ENTRIES SUPPLIED -

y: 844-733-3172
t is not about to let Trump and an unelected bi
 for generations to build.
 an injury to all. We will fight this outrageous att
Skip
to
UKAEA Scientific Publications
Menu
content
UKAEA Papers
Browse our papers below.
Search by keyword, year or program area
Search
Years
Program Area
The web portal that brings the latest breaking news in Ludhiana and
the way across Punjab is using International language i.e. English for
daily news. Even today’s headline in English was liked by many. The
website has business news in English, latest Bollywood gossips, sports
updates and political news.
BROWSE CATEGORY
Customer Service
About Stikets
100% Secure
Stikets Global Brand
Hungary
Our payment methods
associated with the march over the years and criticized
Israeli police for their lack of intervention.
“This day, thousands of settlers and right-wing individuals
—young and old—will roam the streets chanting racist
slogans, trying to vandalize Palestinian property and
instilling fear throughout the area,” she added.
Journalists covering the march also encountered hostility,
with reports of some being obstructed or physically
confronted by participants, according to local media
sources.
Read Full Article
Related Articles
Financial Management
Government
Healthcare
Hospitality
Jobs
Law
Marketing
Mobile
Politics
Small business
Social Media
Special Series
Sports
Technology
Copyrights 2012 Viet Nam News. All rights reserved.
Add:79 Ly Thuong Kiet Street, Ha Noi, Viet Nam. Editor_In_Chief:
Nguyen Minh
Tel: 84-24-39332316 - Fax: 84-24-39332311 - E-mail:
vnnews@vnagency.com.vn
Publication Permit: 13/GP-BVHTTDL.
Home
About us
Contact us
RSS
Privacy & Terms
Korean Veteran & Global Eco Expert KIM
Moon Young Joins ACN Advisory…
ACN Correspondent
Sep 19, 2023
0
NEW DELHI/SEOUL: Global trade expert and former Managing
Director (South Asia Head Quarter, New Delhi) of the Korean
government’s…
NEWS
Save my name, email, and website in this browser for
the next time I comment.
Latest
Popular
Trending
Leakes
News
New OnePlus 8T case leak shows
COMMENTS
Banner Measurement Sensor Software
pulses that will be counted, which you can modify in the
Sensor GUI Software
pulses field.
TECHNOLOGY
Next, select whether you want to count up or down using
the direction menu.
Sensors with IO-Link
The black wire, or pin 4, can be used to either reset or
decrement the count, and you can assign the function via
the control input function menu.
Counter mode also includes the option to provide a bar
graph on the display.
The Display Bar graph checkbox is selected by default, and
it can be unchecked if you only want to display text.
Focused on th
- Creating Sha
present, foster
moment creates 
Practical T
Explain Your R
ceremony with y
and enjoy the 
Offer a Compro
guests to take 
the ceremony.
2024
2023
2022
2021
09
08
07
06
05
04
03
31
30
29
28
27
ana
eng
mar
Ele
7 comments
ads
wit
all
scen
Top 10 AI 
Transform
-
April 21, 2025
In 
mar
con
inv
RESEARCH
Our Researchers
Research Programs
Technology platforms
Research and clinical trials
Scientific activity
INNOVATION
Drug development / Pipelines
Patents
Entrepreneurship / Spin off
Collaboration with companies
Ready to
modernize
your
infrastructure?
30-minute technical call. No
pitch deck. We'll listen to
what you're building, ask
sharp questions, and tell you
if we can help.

---

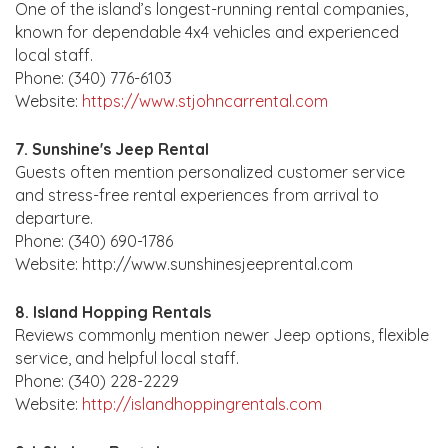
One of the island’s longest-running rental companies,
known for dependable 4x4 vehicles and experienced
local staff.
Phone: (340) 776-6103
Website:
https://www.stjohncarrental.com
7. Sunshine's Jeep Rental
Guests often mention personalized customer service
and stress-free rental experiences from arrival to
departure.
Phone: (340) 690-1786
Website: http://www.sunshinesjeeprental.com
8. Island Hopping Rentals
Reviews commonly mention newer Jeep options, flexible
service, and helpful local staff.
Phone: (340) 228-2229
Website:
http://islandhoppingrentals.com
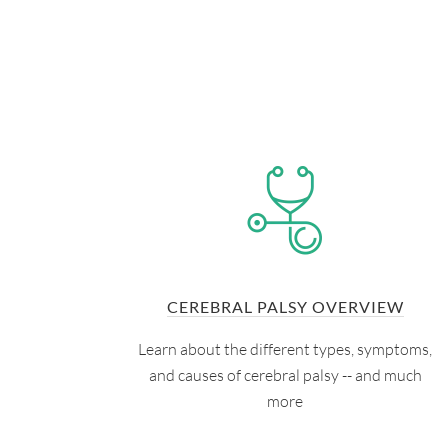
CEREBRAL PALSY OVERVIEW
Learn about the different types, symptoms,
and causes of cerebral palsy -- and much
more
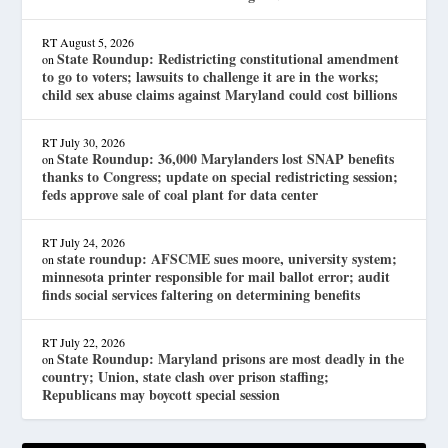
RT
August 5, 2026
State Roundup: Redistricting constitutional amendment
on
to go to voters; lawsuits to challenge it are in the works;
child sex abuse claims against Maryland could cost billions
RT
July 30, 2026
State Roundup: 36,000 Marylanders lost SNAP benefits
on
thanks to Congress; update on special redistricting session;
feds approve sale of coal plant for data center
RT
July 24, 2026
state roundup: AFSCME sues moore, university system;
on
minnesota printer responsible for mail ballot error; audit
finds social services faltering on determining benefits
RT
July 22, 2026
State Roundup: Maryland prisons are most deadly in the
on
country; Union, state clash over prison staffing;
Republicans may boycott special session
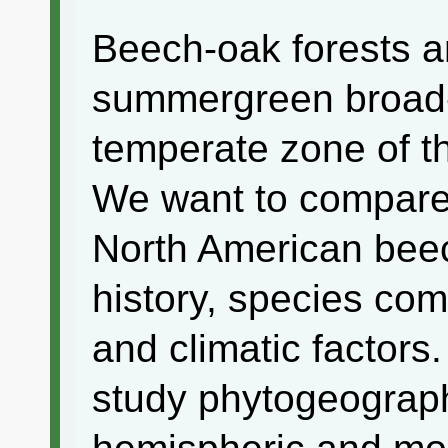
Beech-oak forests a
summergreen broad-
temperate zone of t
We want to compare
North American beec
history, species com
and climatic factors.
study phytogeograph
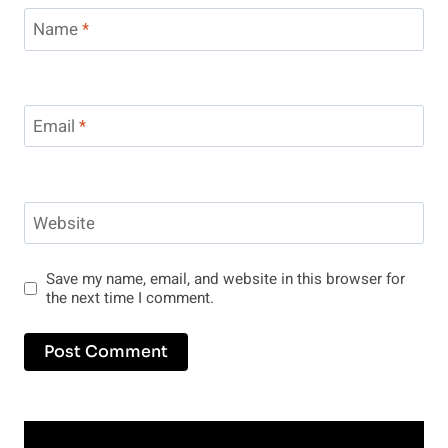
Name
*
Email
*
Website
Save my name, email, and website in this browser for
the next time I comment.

==

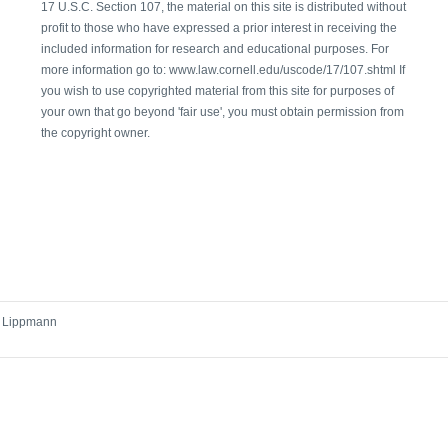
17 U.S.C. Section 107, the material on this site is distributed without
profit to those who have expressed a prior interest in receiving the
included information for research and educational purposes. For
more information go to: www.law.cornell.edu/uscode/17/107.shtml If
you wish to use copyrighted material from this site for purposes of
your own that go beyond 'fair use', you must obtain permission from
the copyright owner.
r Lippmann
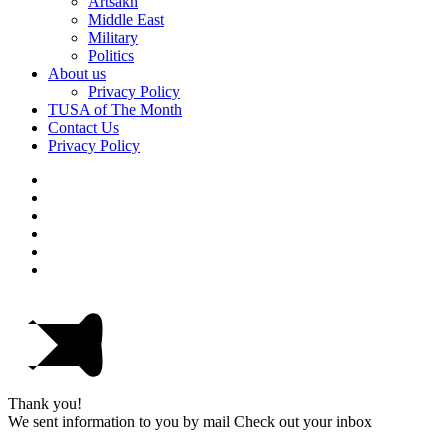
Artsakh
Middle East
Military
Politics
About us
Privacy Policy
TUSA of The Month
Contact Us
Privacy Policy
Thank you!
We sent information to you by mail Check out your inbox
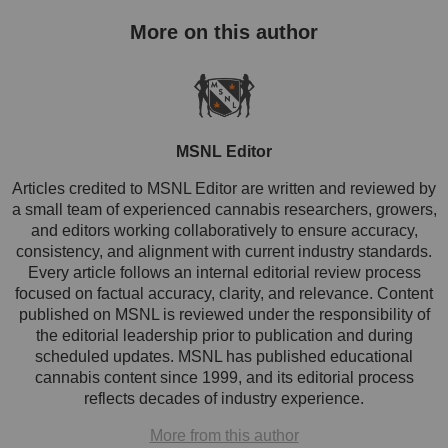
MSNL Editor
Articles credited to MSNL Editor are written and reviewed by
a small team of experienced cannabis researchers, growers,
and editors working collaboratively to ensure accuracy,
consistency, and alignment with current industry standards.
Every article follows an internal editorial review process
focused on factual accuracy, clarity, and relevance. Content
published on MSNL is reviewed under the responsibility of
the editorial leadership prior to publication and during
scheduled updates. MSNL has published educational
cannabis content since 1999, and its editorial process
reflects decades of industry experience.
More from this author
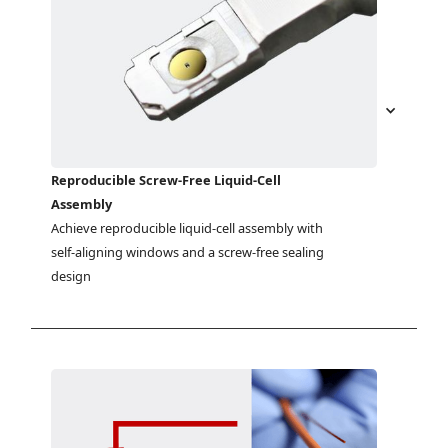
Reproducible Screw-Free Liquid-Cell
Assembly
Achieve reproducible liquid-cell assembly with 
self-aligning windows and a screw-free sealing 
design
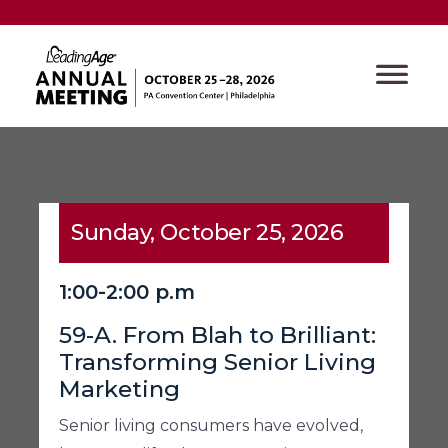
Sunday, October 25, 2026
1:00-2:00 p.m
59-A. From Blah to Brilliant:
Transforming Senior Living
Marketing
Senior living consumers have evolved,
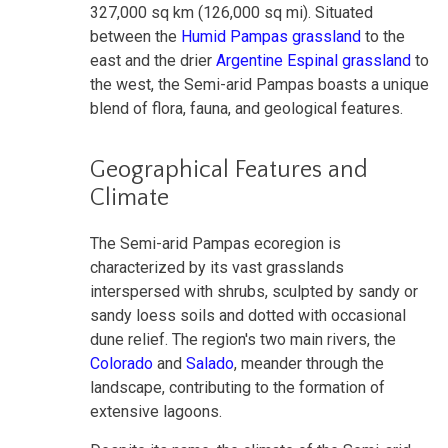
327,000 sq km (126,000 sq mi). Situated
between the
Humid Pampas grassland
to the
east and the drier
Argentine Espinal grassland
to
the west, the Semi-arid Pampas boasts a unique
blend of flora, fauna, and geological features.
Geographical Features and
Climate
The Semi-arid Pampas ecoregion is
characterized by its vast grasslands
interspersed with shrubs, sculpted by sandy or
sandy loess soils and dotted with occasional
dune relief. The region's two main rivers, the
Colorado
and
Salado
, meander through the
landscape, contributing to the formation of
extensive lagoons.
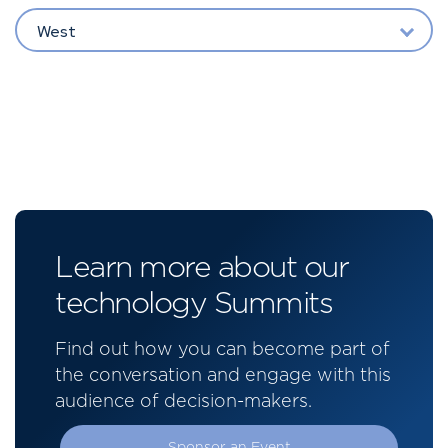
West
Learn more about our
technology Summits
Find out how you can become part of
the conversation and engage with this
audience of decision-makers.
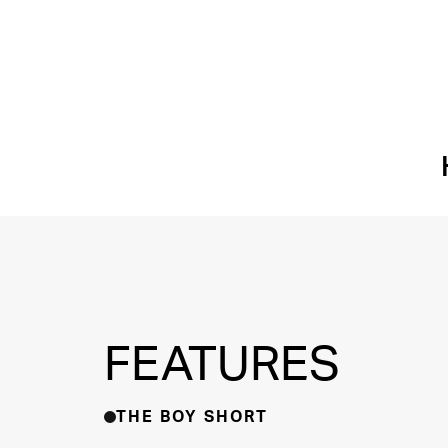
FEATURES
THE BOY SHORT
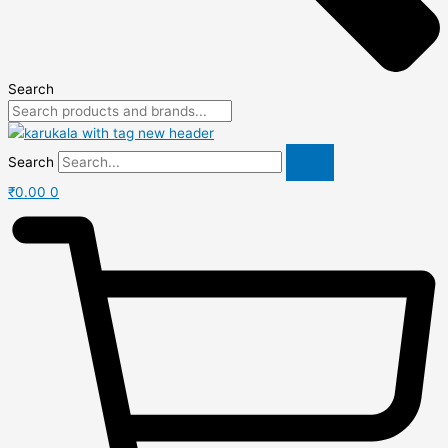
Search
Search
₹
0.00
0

EXERCISE REQUIREMENTS - Copy out the rows word for word, starting with the line that contains "327,000 sq km (126,000 sq mi). Situated" and going through the line that contains "interspersed with shrubs, sculpted".

SOLVED EXERCISE -
327,000 sq km (126,000 sq mi). Situated
between the
Humid Pampas grassland
to the
east and the drier
Argentine Espinal grassland
to
the west, the Semi-arid Pampas boasts a unique
blend of flora, fauna, and geological features.
Geographical Features and
Climate
The Semi-arid Pampas ecoregion is
characterized by its vast grasslands
interspersed with shrubs, sculpted by sandy or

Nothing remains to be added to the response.